Complete step-by-step answer:
We have to find the derivative of the value given below:
 $ {{2}^{{{\left( \sin \,x \right)}^{2}}}} $
We have to differentiate the above value with respect to $ \sin x $
Let us assume them as follows:
 $ u={{2}^{{{\left( \sin x \right)}^{2}}}} $ …… $ \left( 1 \right) $
 $ v=\sin x $ …… $ \left( 2 \right) $
Now let us differentiate equation (1) with respect to $ x $ as follows:
 $ u={{2}^{{{\left( \sin x \right)}^{2}}}} $
Take $ \log $ both sides
 $ \log u=\log {{2}^{{{\left( \sin x \right)}^{2}}}} $
As we know property of logarithm $ \log {{\left( b \right)}^{a}}=a\log \left( b \right) $ we will use it above,
 $ \log u={{\left( \sin x \right)}^{2}}\log 2 $ …. $ \left( 3 \right) $
As we know the differentiation of logarithm and $ \sin x $ is done as follows:
 $ \dfrac{d\left( logx \right)}{dx}=\dfrac{1}{x}\dfrac{d\left( x \right)}{dx} $ and $ \dfrac{d\left( sinx \right)}{dx}=\cos x $
Use above formula in equation (3) we get,
 $ \dfrac{d\left( \log u \right)}{dx}=\dfrac{d\left( \log 2\times {{\left( \sin x \right)}^{2}} \right)}{dx} $
 $ \Rightarrow \dfrac{1}{u}\dfrac{du}{dx}=\log 2\left( 2\sin \dfrac{d\left( cosx \right)}{dx} \right) $
So we get the value as
 $ \Rightarrow \dfrac{du}{dx}=u\times \log 2\times 2\sin x\times \cos x $
Now replace value from equation (1) above we get,
 $ \Rightarrow \dfrac{du}{dx}={{2}^{{{\left( \sin x \right)}^{2}}}}\times \log 2\times 2\sin x\cos x $ ….. $ \left( 4 \right) $
Next we will differentiate equation (2) with respect to $ x $ as follows:
 $ \dfrac{dv}{dx}=\cos x $ …. $ \left( 5 \right) $
Final step will be to divide equation (4) by equation (5) as below:
 $ \dfrac{\dfrac{du}{dx}}{\dfrac{dv}{dx}}=\dfrac{{{2}^{{{\left( \sin x \right)}^{2}}}}\times \log 2\times 2\sin x\cos x}{\cos x} $
 $ \Rightarrow \dfrac{du}{dv}={{2}^{{{\left( \sin x \right)}^{2}}}}\times \log 2\times 2\sin x $
Put the value from equation (1) and (2) above we get,
 $ \Rightarrow \dfrac{d\left( {{2}^{{{\left( \sin x \right)}^{2}}}} \right)}{d\left( \sin x \right)}=\sin x{{2}^{{{\left( \sin x \right)}^{2}}}}2\ln 2 $
Using logarithm property $ \log {{\left( b \right)}^{a}}=a\log \left( b \right) $ we can rewrite the above value as
  $ \Rightarrow \dfrac{d\left( {{2}^{{{\left( \sin x \right)}^{2}}}} \right)}{d\left( \sin x \right)}=\sin x{{2}^{{{\left( \sin x \right)}^{2}}}}\ln {{2}^{2}} $
 $ \Rightarrow \dfrac{d\left( {{2}^{{{\left( \sin x \right)}^{2}}}} \right)}{d\left( \sin x \right)}=\sin x{{2}^{{{\left( \sin x \right)}^{2}}}}\ln 4 $
Hence the correct option is (A) and (B).
So, the correct answer is “Option A and B”.
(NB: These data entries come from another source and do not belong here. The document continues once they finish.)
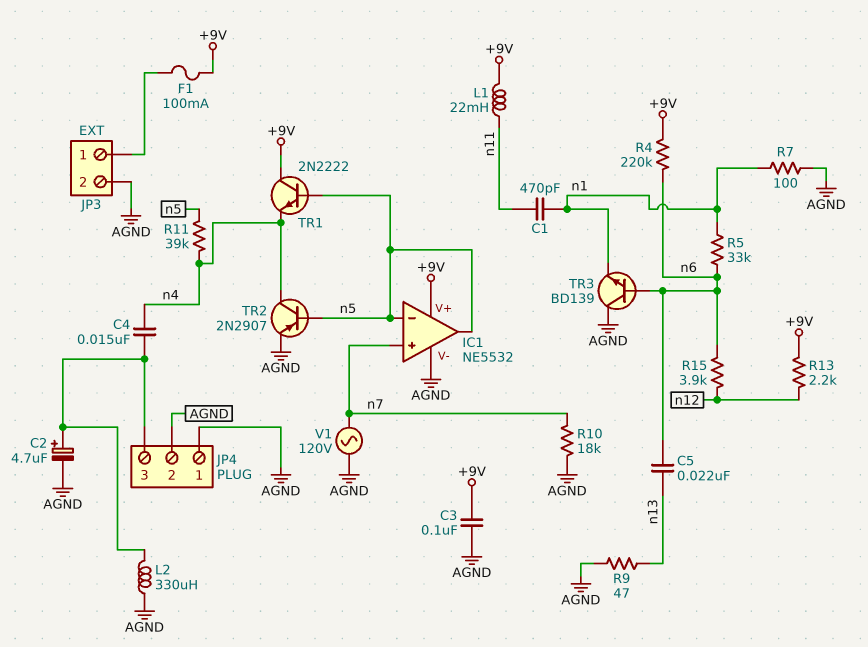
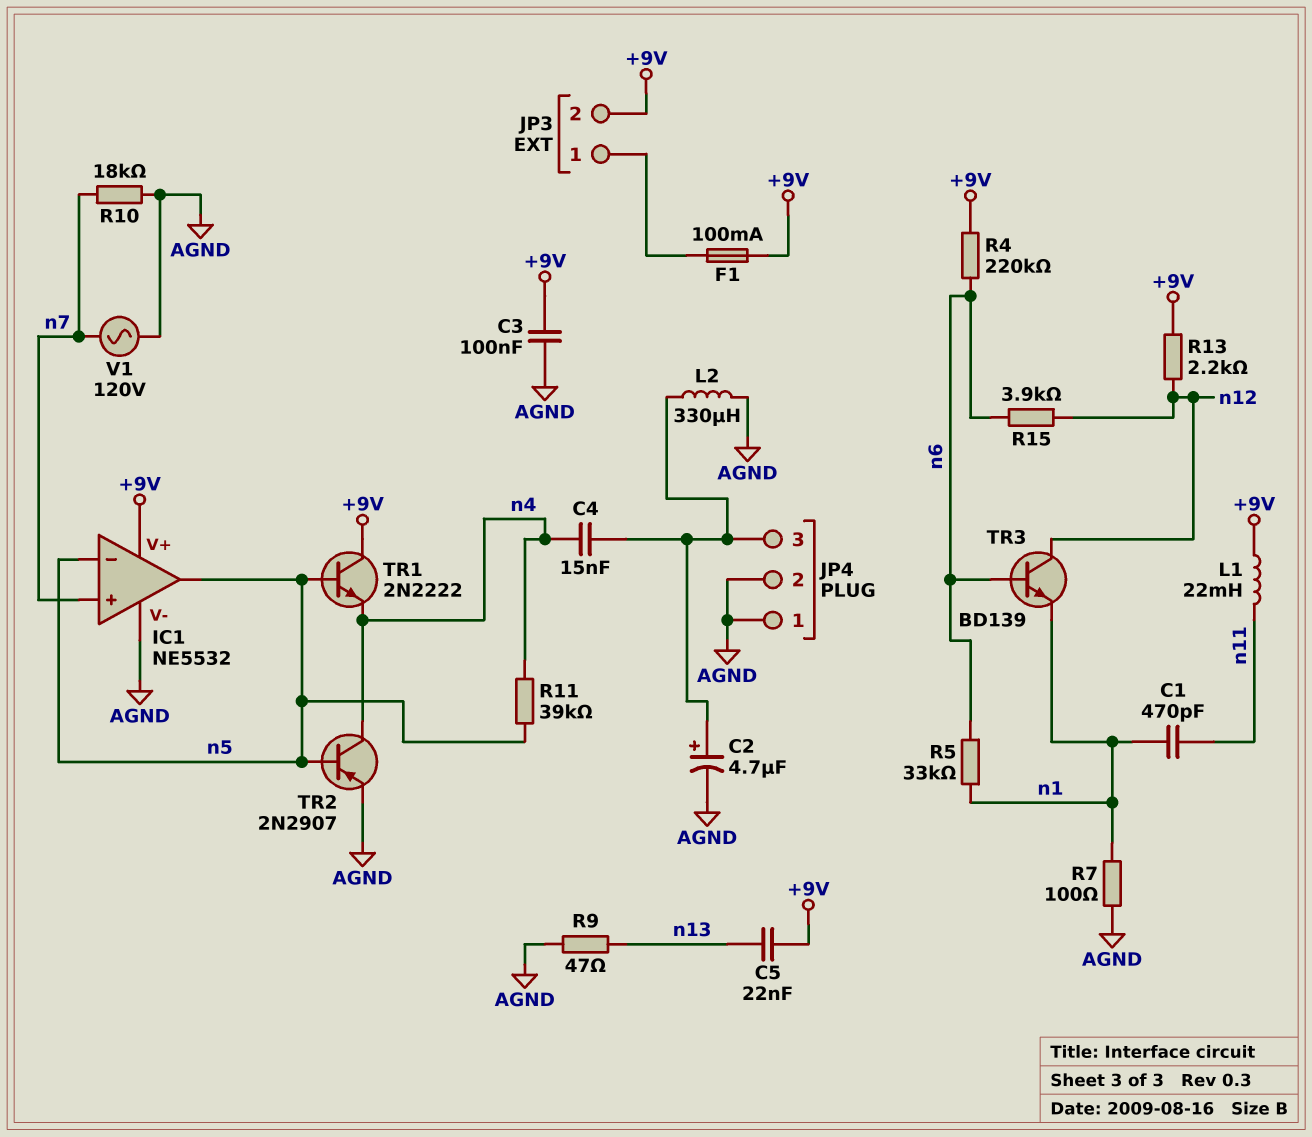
C5: 22nF (n6, n13) -> 22nF (+9V, n13)
JP3 pin 2: AGND -> +9V
TR3: NPN BD139 (B n6, C AGND, E n1) -> NPN BD139 (B n6, C n12, E n1)

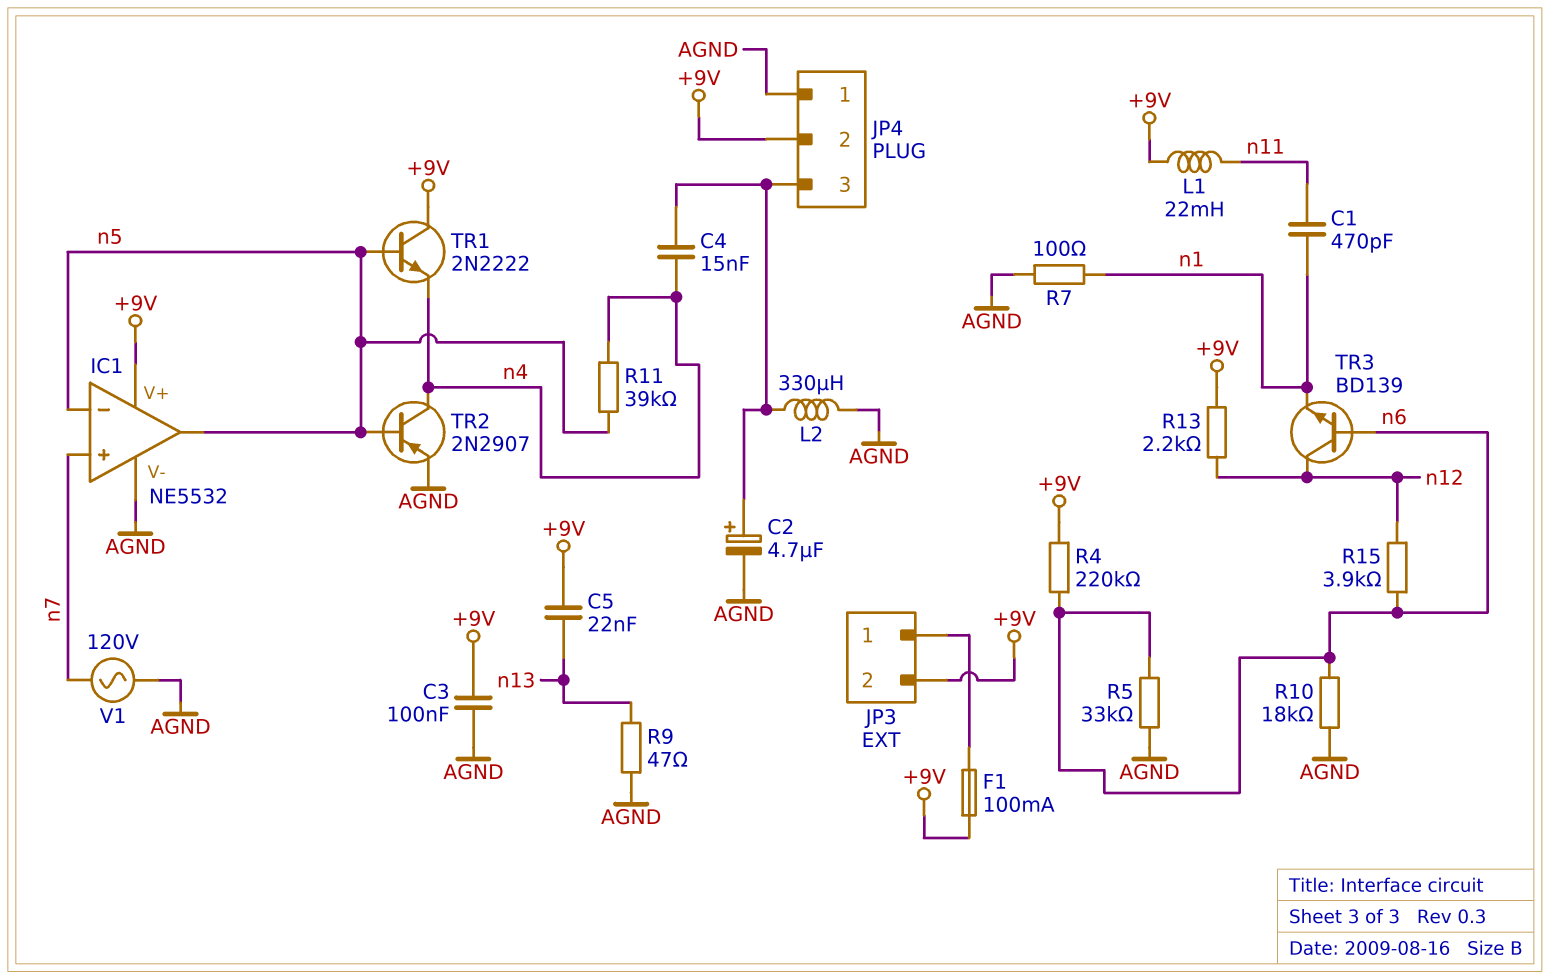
JP4 pin 2: AGND -> +9V
R5: 33k (n1, n6) -> 33k (AGND, n6)
R10: 18k (AGND, n7) -> 18k (AGND, n6)

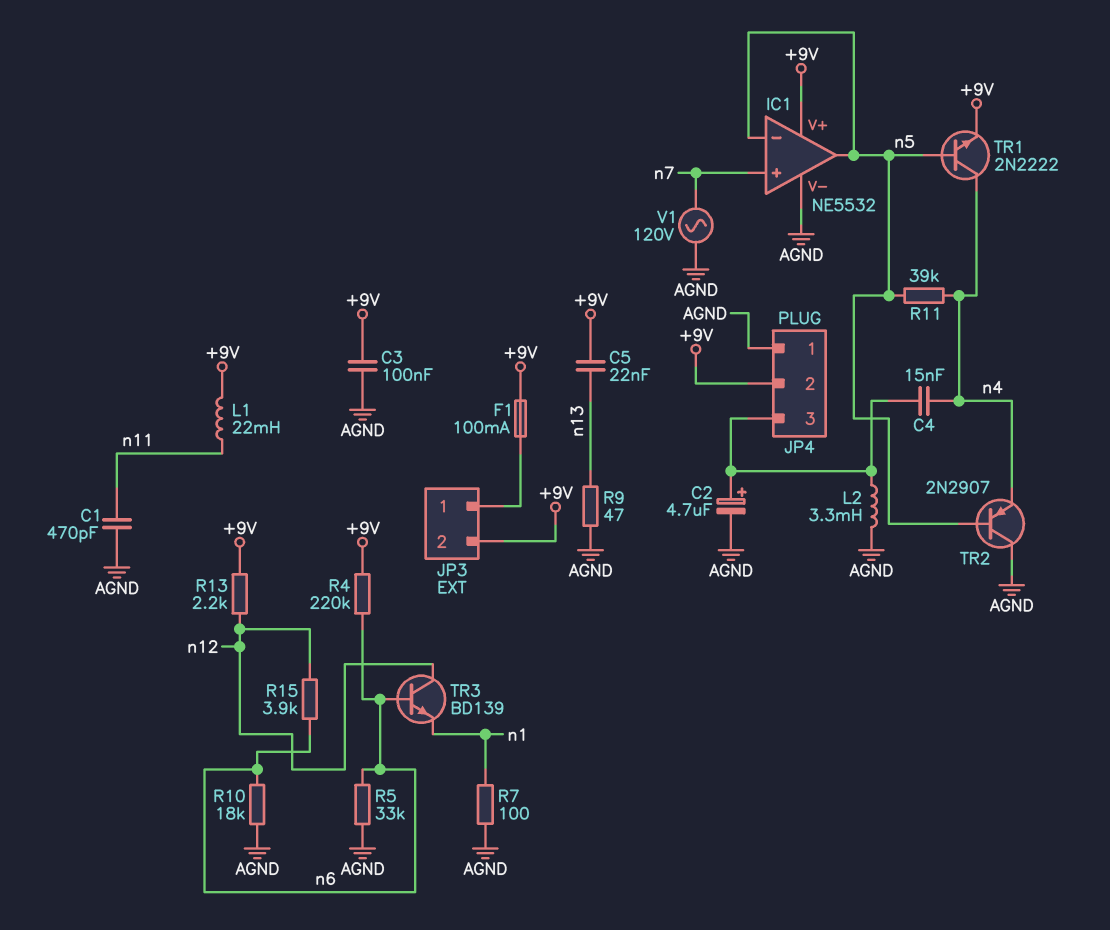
C1: 470pF (n1, n11) -> 470pF (AGND, n11)
L2: 330uH (AGND, JP4/3) -> 3.3mH (AGND, JP4/3)
TR1: NPN 2N2222 (B n5, C +9V, E n4) -> NPN 2N2222 (B n5, C n4, E +9V)
TR2: PNP 2N2907 (B n5, C n4, E AGND) -> PNP 2N2907 (B n5, C AGND, E n4)

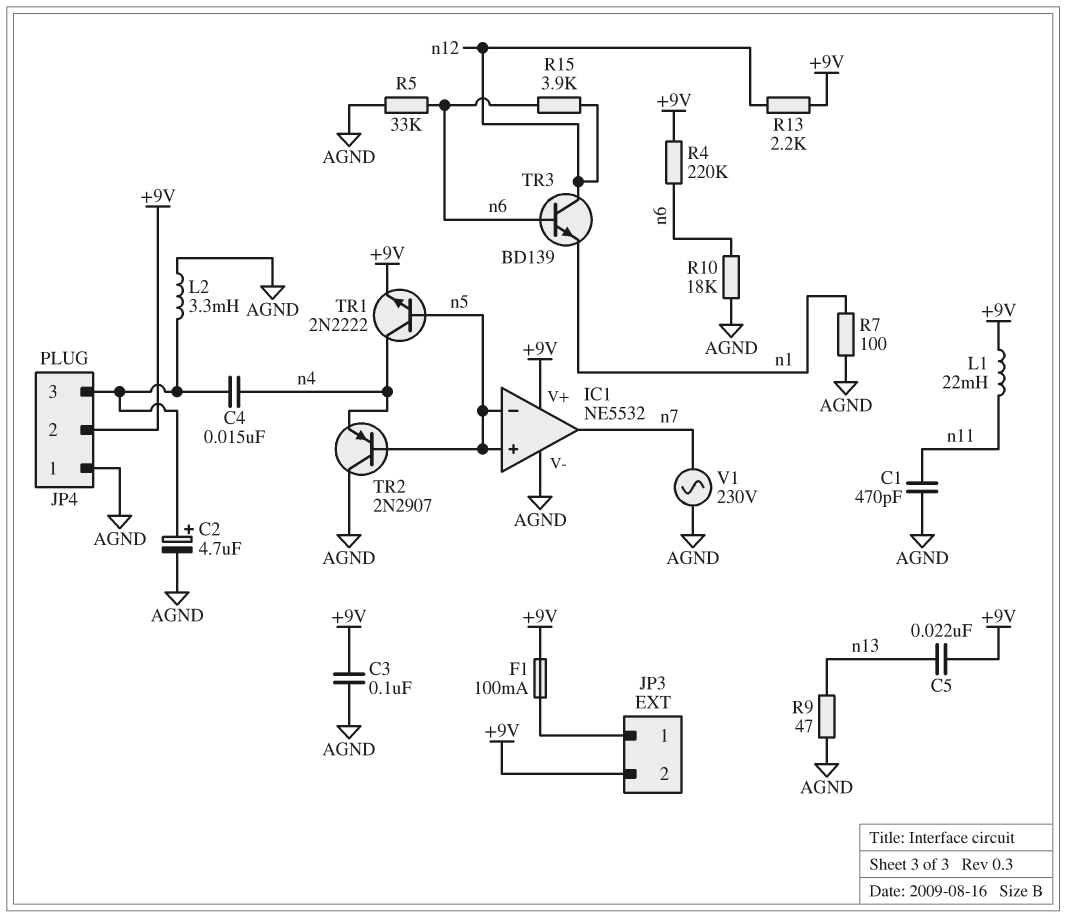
IC1 pin in+: n7 -> n5
IC1 pin out: n5 -> n7
R11: 39k (n4, n5) -> none
V1: AC 120V (AGND, n7) -> AC 230V (AGND, n7)

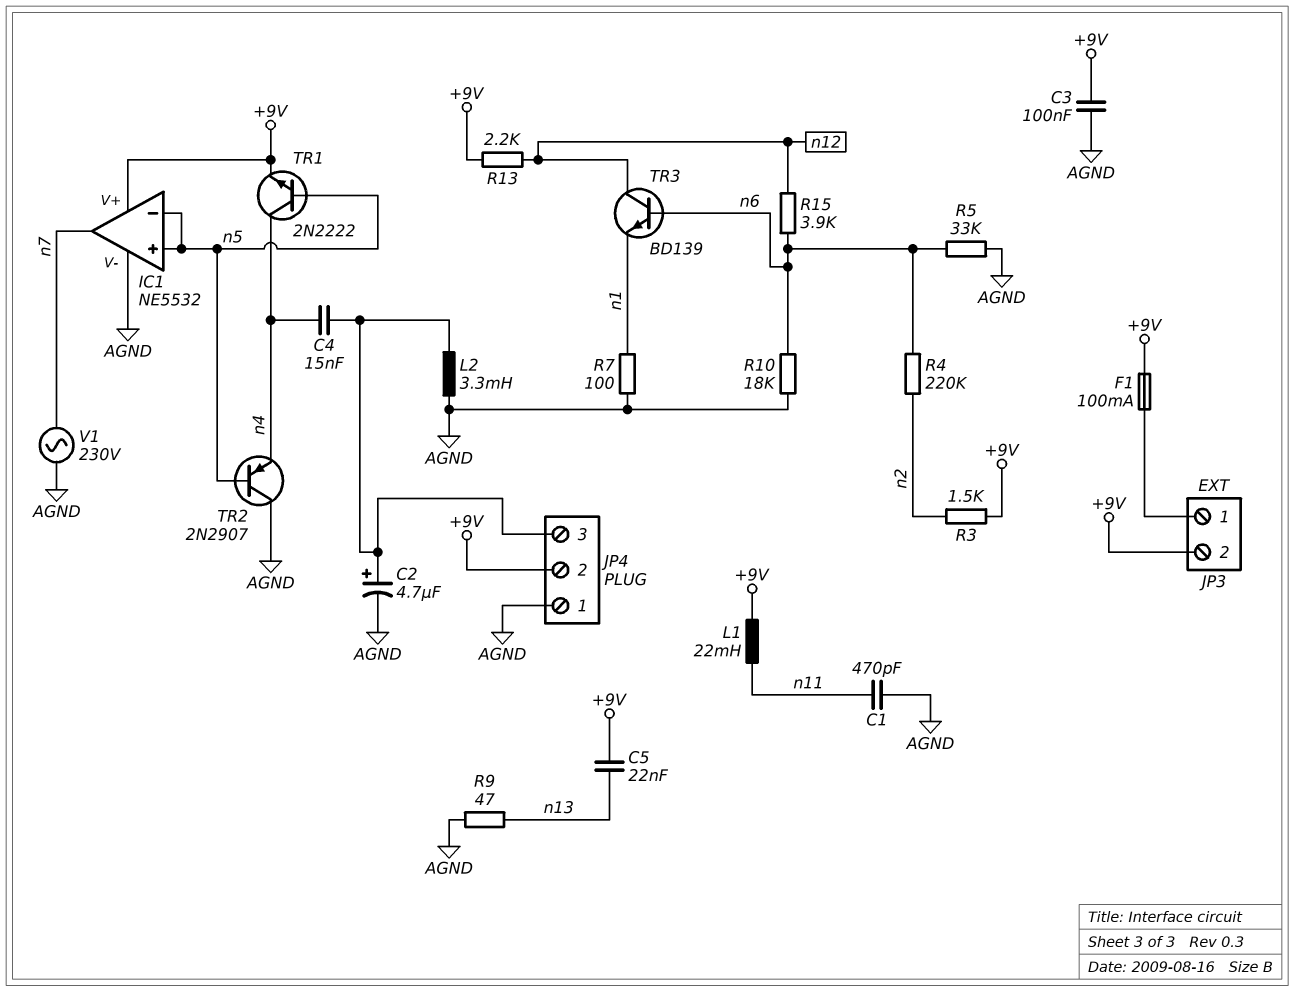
R3: none -> 1.5k (+9V, n2)
R4: 220k (+9V, n6) -> 220k (n2, n6)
Note: Derivative is a small change in the value of a variable and the process of finding the derivative is known as differentiation. The most common example of it is change of displacement with respect to time which is known as velocity. The opposite of derivative is antiderivative. The derivative is found with respect to the independent variable. Every function has a different formula for finding the derivative.